Our ability to hope drives our economy.  Like it or not, that’s the way Capitalism works.  We work a bit harder in the hope that we will be better off or financially safer.  We buy a new product in the hope that it will be better for us.  We invest and take risks in the hope that we will gain from them.   We invent things in the hope that we will become famous, rich or both.  Productivity, Consumption, Investment and Innovation.  These offspring of our ceaseless hoping have fueled our current level of prosperity and freedom.

And in the end, the hope for our economy lies not in our President, nor anything that the Congress nor The Fed can do, but rather, it lies in our ability to reclaim hope.  One could argue that the best thing that those in Washington can do right now is to make sure that we can all feel hope, more so with each passing day.  That investors can feel hopeful about investing,  business owners feel hopeful in hiring, consumers feel hopeful in saving and buying, and everyone feels that together, the strength of our hope makes tomorrow a welcome day.

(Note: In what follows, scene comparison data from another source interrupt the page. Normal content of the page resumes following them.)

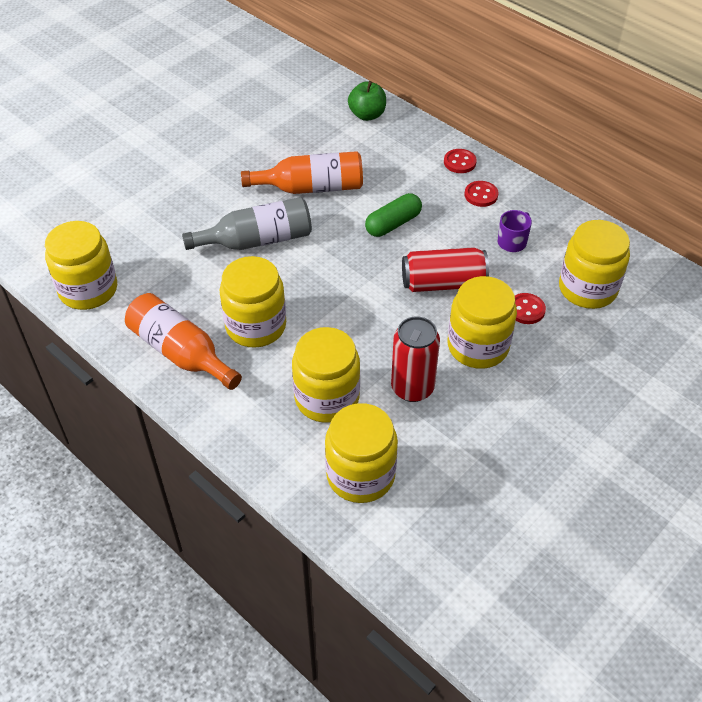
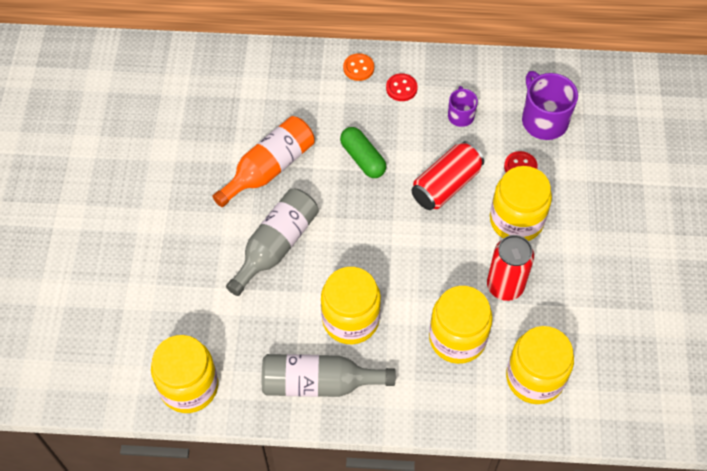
camera: 40 degrees left, 10 degrees up
(181, 352) = (319, 383): orange bottle -> grey bottle
(367, 115) = (244, 69): green apple -> none
(393, 224) = (363, 158): green capsule -> green capsule turned 45 degrees counterclockwise
(459, 162) = (358, 68): red button -> orange button
(587, 289) = (544, 120): yellow jar -> purple mug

As to President “Audacious Hope” Obama, let us all pause for a moment and recognize the Nobel Committee’s award of the Nobel Peace (aka Hope) Prize to our President for what it is – collective hope, albeit unrealized as of yet.  And in doing so we recognize him as symbolizing our need for a brighter future.  The world has again noted that the USA is a source of Hope for much of the world.  Nice.

And in that way, let’s not think of Hope as being Audacious.  Nor as something that belongs to Nobel Peace Prize Winner Obama.  Let’s celebrate it as Ubiquitous.   It belongs to all of us. We’re hopelessly infected with it and there is no vaccine.  It may drive us to do somewhat silly or even downright stupid things — even Shepard Fairey let Hope get in the way of better judgment — but at the end of the day, it always seems to be our hope, no, I mean Our Hope, that saves us.

Throughout human history and still true today, the only thing that we need ever to hope for is Hope itself.  Hope will lead us out of recession this time, as it has in the past.  Just watch.

Did I mention that Hope is infectious?  Pass it on.

“So, first of all, let me assert my firm belief that the only thing we have to fear is fear itself — nameless, unreasoning, unjustified terror which paralyzes needed efforts to convert retreat into advance.”